* [WHAT YOU HAVE TO DO]:
Write out the entries exactly. None of the pictures should appear in the copy.

[SOURCE DATA — start]

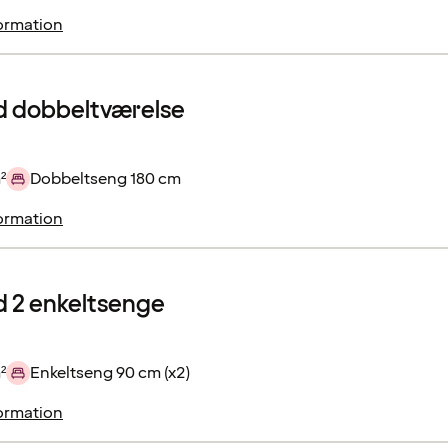
ormation
d dobbeltværelse
²
Dobbeltseng 180 cm
ormation
 2 enkeltsenge
²
Enkeltseng 90 cm (x2)
ormation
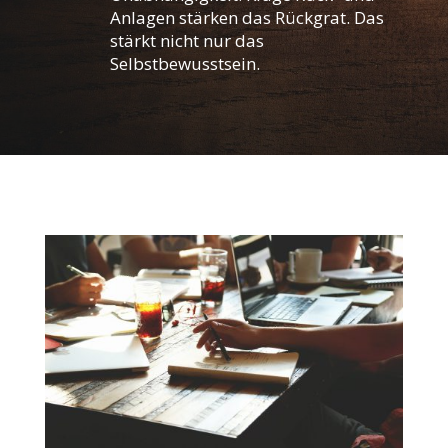
Anlagen stärken das Rückgrat. Das
stärkt nicht nur das
Selbstbewusstsein.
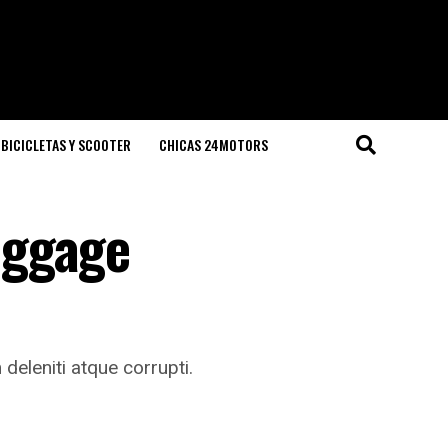
BICICLETAS Y SCOOTER
CHICAS 24MOTORS
aggage
eleniti atque corrupti.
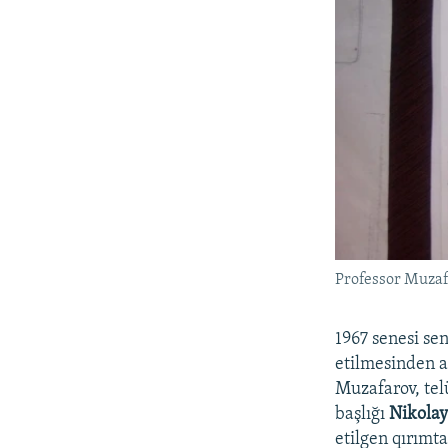
Professor Muzafa
1967 senesi se
etilmesinden az
Muzafarov, tel
başlığı
Nikolay
etilgen qırımta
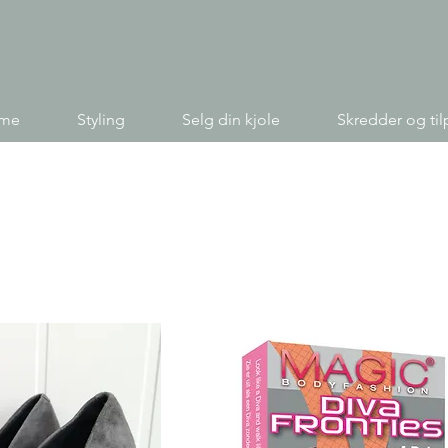
ime
Styling
Selg din kjole
Skredder og til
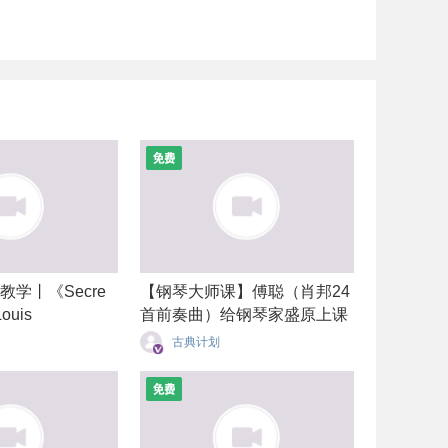
学丨《Secre
【钢琴大师课】傅聪（肖邦24
uis
首前奏曲）给钢琴家盛原上课
古典计划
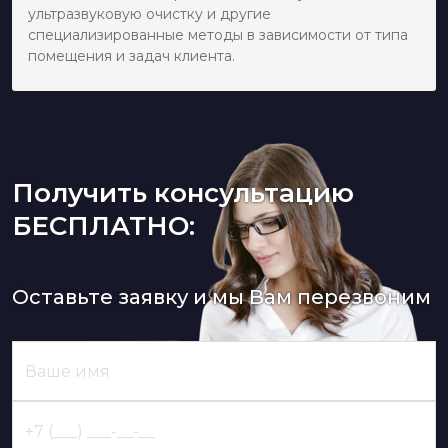
ультразвуковую очистку и другие
специализированные методы в зависимости от типа
помещения и задач клиента.
Получить консультацию
БЕСПЛАТНО:
Оставьте заявку и мы Вам перезвоним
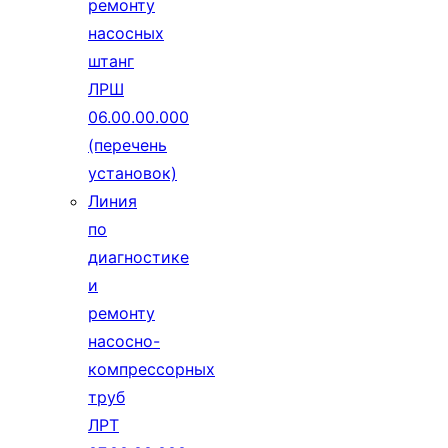
ремонту
насосных
штанг
ЛРШ
06.00.00.000
(перечень
установок)
Линия
по
диагностике
и
ремонту
насосно-
компрессорных
труб
ЛРТ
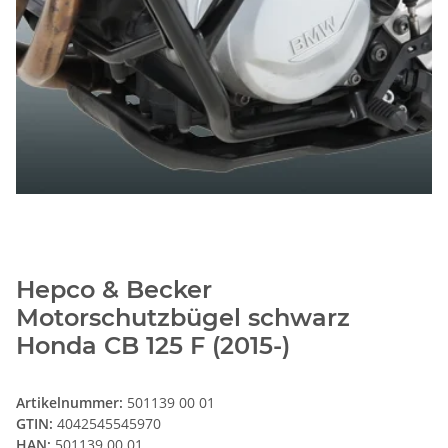
Hepco & Becker
Motorschutzbügel schwarz
Honda CB 125 F (2015-)
Artikelnummer:
501139 00 01
GTIN:
4042545545970
HAN:
501139 00 01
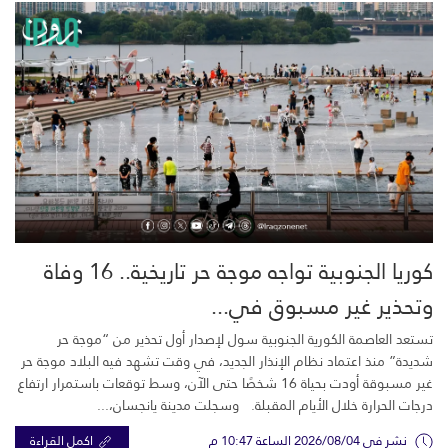
كوريا الجنوبية تواجه موجة حر تاريخية.. 16 وفاة
وتحذير غير مسبوق في...
تستعد العاصمة الكورية الجنوبية سول لإصدار أول تحذير من “موجة حر
شديدة” منذ اعتماد نظام الإنذار الجديد، في وقت تشهد فيه البلاد موجة حر
غير مسبوقة أودت بحياة 16 شخصًا حتى الآن، وسط توقعات باستمرار ارتفاع
درجات الحرارة خلال الأيام المقبلة. وسجلت مدينة يانجسان،...
نشر في 2026/08/04 الساعة 10:47 م
اكمل القراءة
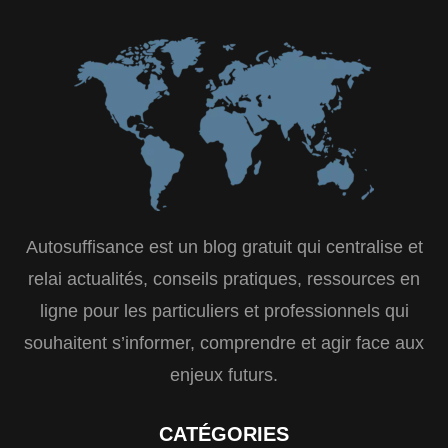
Autosuffisance est un blog gratuit qui centralise et
relai actualités, conseils pratiques, ressources en
ligne pour les particuliers et professionnels qui
souhaitent s’informer, comprendre et agir face aux
enjeux futurs.
CATÉGORIES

[SOURCE DATA — finish]

* [PROBLEM SOLUTION]:
ormation
d dobbeltværelse
²
Dobbeltseng 180 cm
ormation
 2 enkeltsenge
²
Enkeltseng 90 cm (x2)
ormation
Anlagen stärken das Rückgrat. Das
stärkt nicht nur das
Selbstbewusstsein.
BICICLETAS Y SCOOTER
CHICAS 24MOTORS
aggage
eleniti atque corrupti.
Professor Muzafa
1967 senesi se
etilmesinden az
Muzafarov, tel
başlığı
Nikolay
etilgen qırımta
ime
Styling
Selg din kjole
Skredder og til
学丨《Secre
【钢琴大师课】傅聪（肖邦24
uis
首前奏曲）给钢琴家盛原上课
古典计划
ультразвуковую очистку и другие
специализированные методы в зависимости от типа
помещения и задач клиента.
Получить консультацию
БЕСПЛАТНО:
Оставьте заявку и мы Вам перезвоним
ремонту
насосных
штанг
ЛРШ
06.00.00.000
(перечень
установок)
Линия
по
диагностике
и
ремонту
насосно-
компрессорных
труб
ЛРТ
Hepco & Becker
Motorschutzbügel schwarz
Honda CB 125 F (2015-)
Artikelnummer:
501139 00 01
GTIN:
4042545545970
HAN:
501139 00 01
كوريا الجنوبية تواجه موجة حر تاريخية.. 16 وفاة
وتحذير غير مسبوق في...
تستعد العاصمة الكورية الجنوبية سول لإصدار أول تحذير من “موجة حر
شديدة” منذ اعتماد نظام الإنذار الجديد، في وقت تشهد فيه البلاد موجة حر
غير مسبوقة أودت بحياة 16 شخصًا حتى الآن، وسط توقعات باستمرار ارتفاع
درجات الحرارة خلال الأيام المقبلة. وسجلت مدينة يانجسان،...
نشر في 2026/08/04 الساعة 10:47 م
اكمل القراءة
Autosuffisance est un blog gratuit qui centralise et
relai actualités, conseils pratiques, ressources en
ligne pour les particuliers et professionnels qui
souhaitent s’informer, comprendre et agir face aux
enjeux futurs.
CATÉGORIES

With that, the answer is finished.